Do you ever get a feeling in your gut that something isn’t right, yet you can’t tell if you’re just dramatising, or if something is indeed wrong? That’s what’s been happening to me, therefore I feel I need an outsider’s point of view about my issue.
Basically, I’m 18, and I’ve been an Au Pair in Europe for a bit more than 3 months already. The first few weeks were lovely, since everything was new and thus exciting to me. I’m living in Poland, but I didn’t go anywhere during my first 2 months. My host family is always extremely busy and doesn’t go anywhere except the office they work in at Warsaw. They have a 15-month old, who I’m taking care of. You can imagine that 6 hours with a one-year old is pretty exhausting as it requires very intensive care. I’m lucky I’m a pretty patient person, but no one has unlimited patience.
There are a few things that have been bothering me more and more each day, yet I’m not sure if I have the right to “complain” about these. Here’s the thing: the family sees me only as a “house worker” instead of another member of the family, which makes me uncomfortable since we both agreed this experience would be to share cultures and be an “older sister” of the baby, but they’re treating me like a nanny more than an actual Au Pair (and there’s a difference between both!). Whenever I try to interact more with the family and be more personal with them they’re polite, yet the cold/distanced/bare-minimum type of polite. The father actually seems annoyed, he doesn’t even try to hide it anymore, when I try to speak with him. I normally don’t see them much because they’re always working, and on weekends when they do have both days off I’m required to work Saturdays and Sundays. Sometimes I feel they don’t really care or want to spend time with their baby, they go to a separate room and shut themselves in there (I’ve seen them just watching movies or listening to music) while I work in the days I’m supposed to have off. Also, I’m required to give Spanish classes for an hour, 5 time a week to the mother’s parents. This wouldn’t bother me, if they actually paid me for it...! Because I’m getting paid what any other Au Pair gets paid just for taking care of children, yet on top of that I need to give Spanish classes to the parents, so I’m basically doing that for free. And when I do go out to meet friends in Warsaw, which doesn’t happen a lot, my host family set me a curfew of 9pm, which irritates me a bit since I normally don’t go out anyway, and it takes me an hour to go and return to/from Warsaw from where I live. I feel I spend more time at home than outside (I would rather have a balance or at least more time to explore the country), and it makes me uncomfortable that I came 8,000+ km from my country just to spend it in another house for most part of the day.

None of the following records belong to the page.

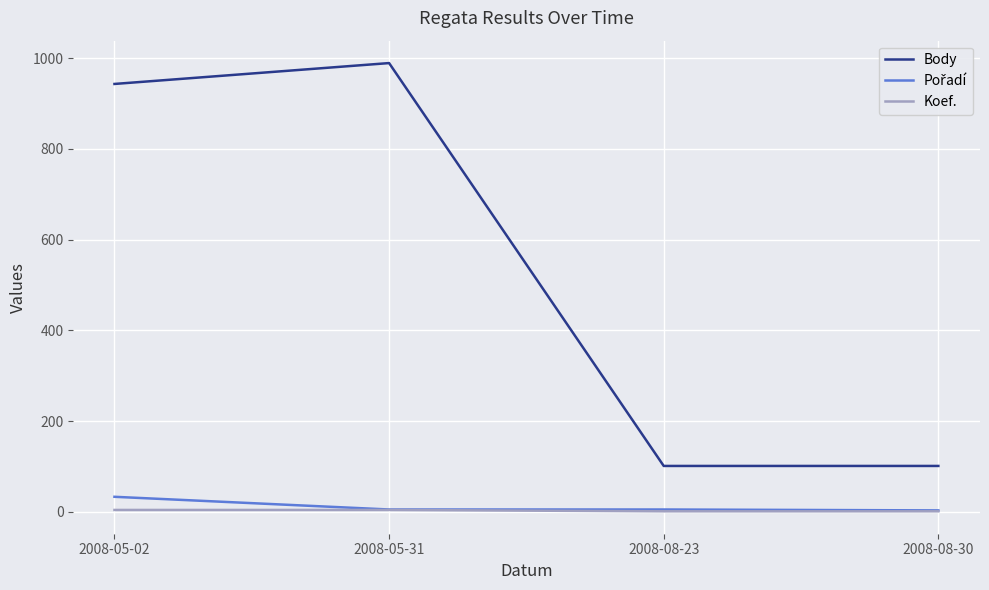

True or false: Koef. and Body cross at least once.

False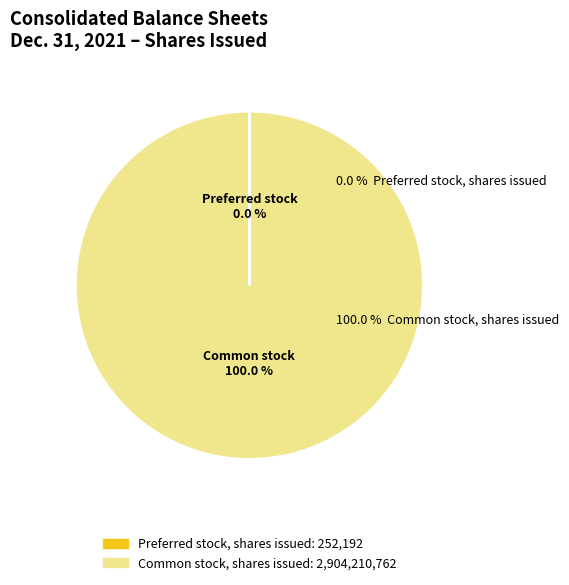

What percentage do Preferred stock, shares issued and Common stock, shares issued together represent?

100.0%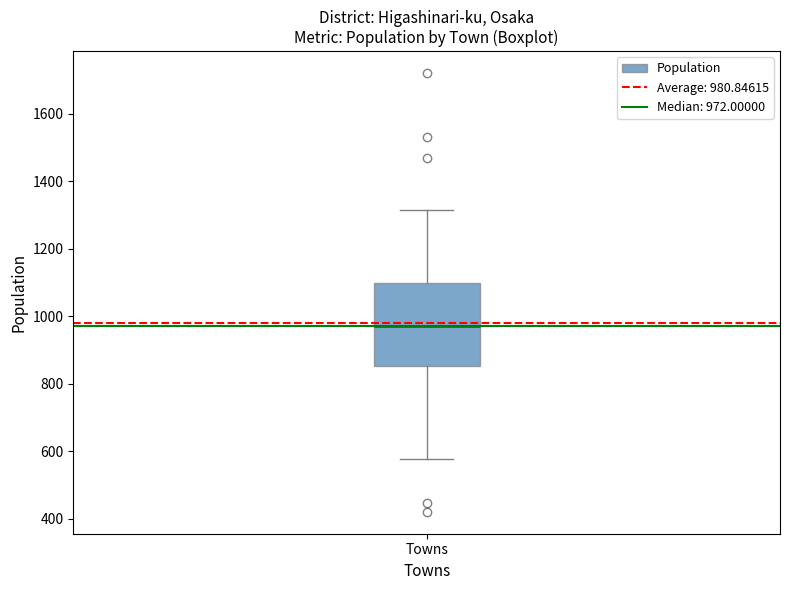

Where is the upper edge of the box for Towns on the y-axis? The values are not printed on the chart, so give them approximately, as read against the axis.

1100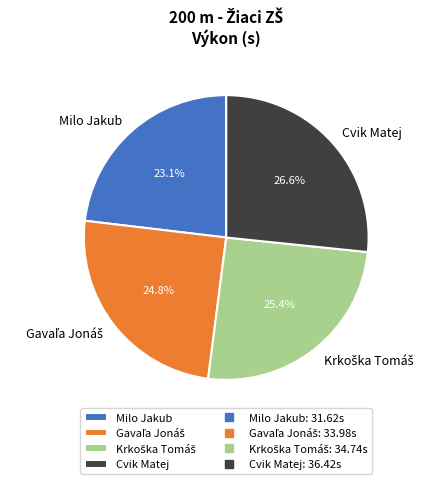

What percentage is NOT represented by Milo Jakub?

76.9%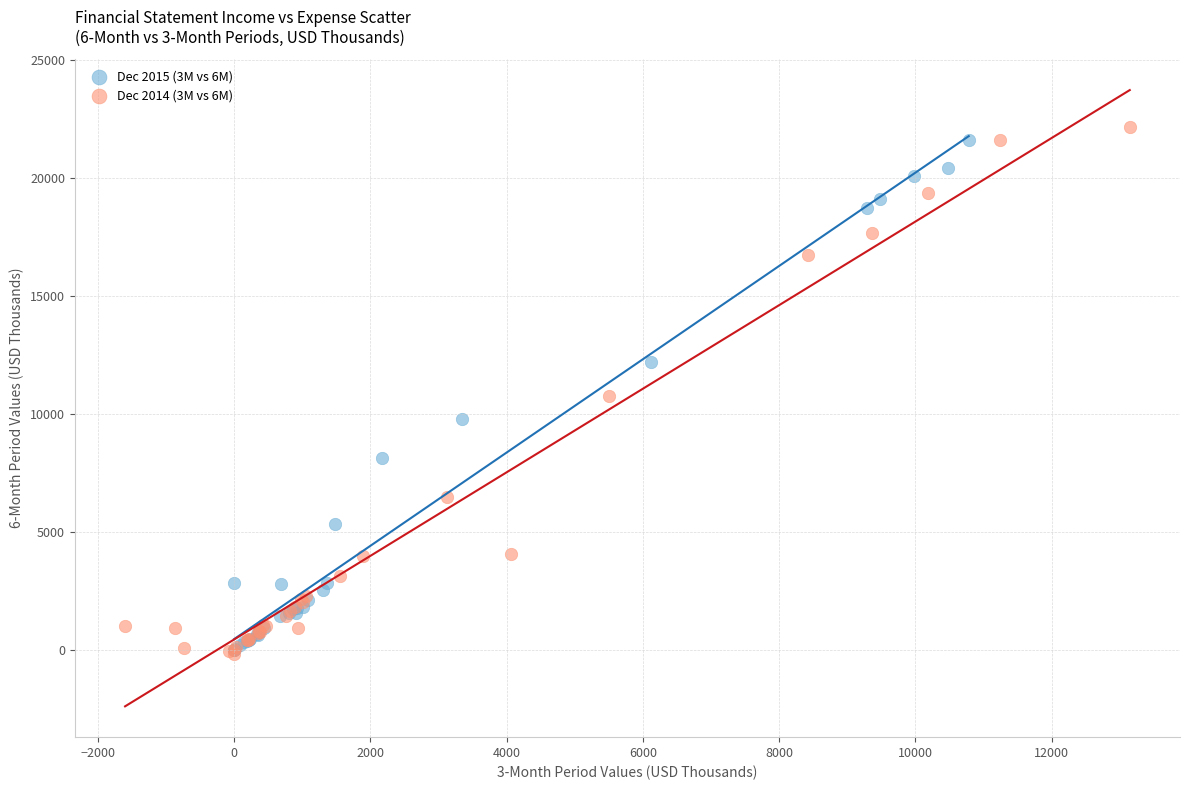

Which series has the largest Y range (max minus min)?

Dec 2014 (3M vs 6M)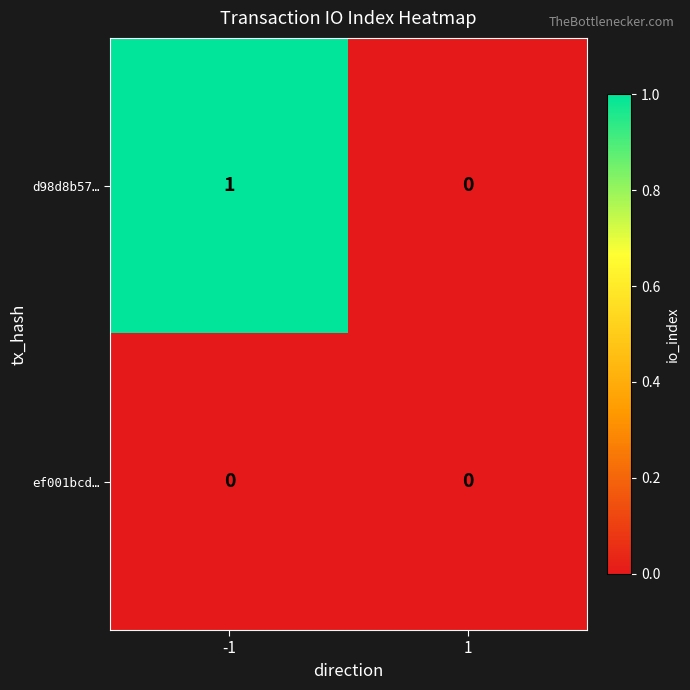

True or false: ef001bcd… has a value of 0 at 1.

True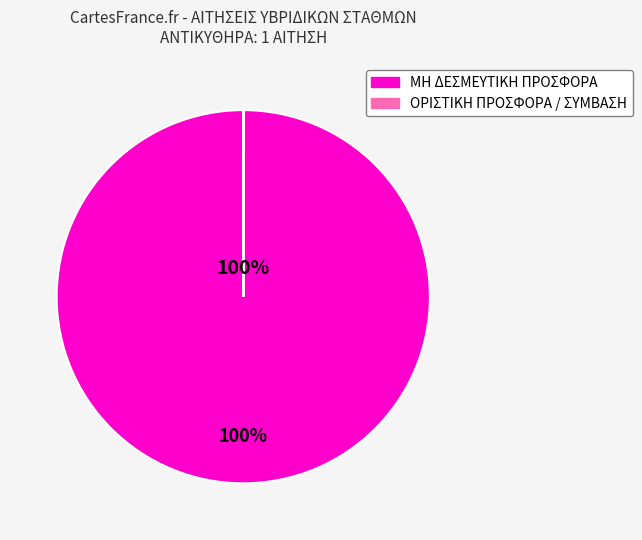

To the nearest percent, what is the difference between the largest and smallest slice percentages?

100%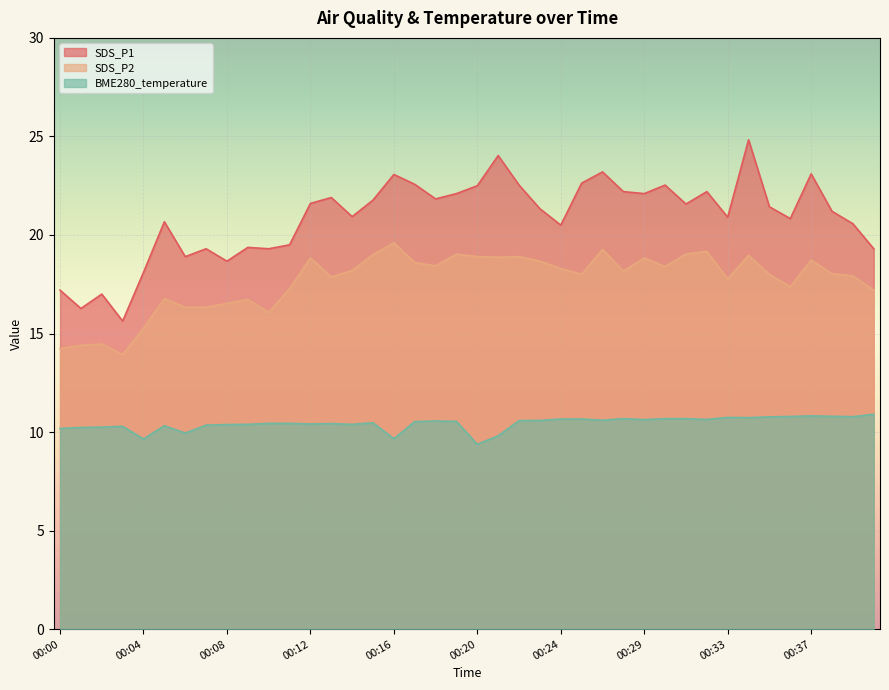

True or false: SDS_P1 has more than 0 points higher than both neighbors.

True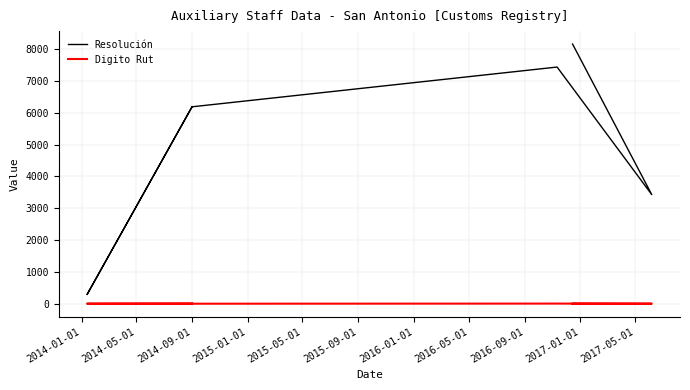

Which series changed the most between 2014-09-01 and 2016-01-01?

Resolución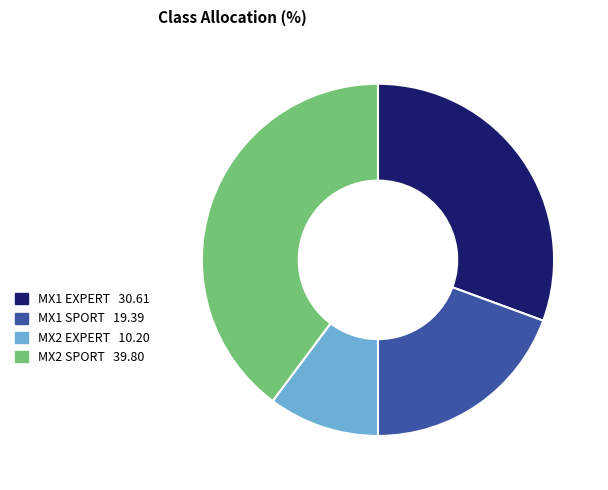

Is there any slice that represents more than half of the pie?

No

When I asked if I could register for Polish classes the mother didn’t encourage me to learn the language, and when I told her I found a nice place where I could learn Polish she seemed disappointed when I wanted to join them. At night, which is the only time when I can talk to my family since they live in the other side of the world, the family shuts off the WiFi. So I have to pay my own money to be able to talk to my family in the only time I get.
These things have been getting worse each time and I feel the family doesn’t care about my well-being at all, they just want me to be healthy to be able to take care of their son. Or more like, raise their son, as I’m pretty sure the mother has not changed a single diaper since I started working here. Each day I feel less motivated to stay here, yet I’ve no idea what to do, or if my problems are actually valid. My family often tells me that “it’s just how life is” when I tell them I’m getting a bit tired and that I need some days off. I’m thinking of switching host families, but for now I’d just like insightful feedback on the situation?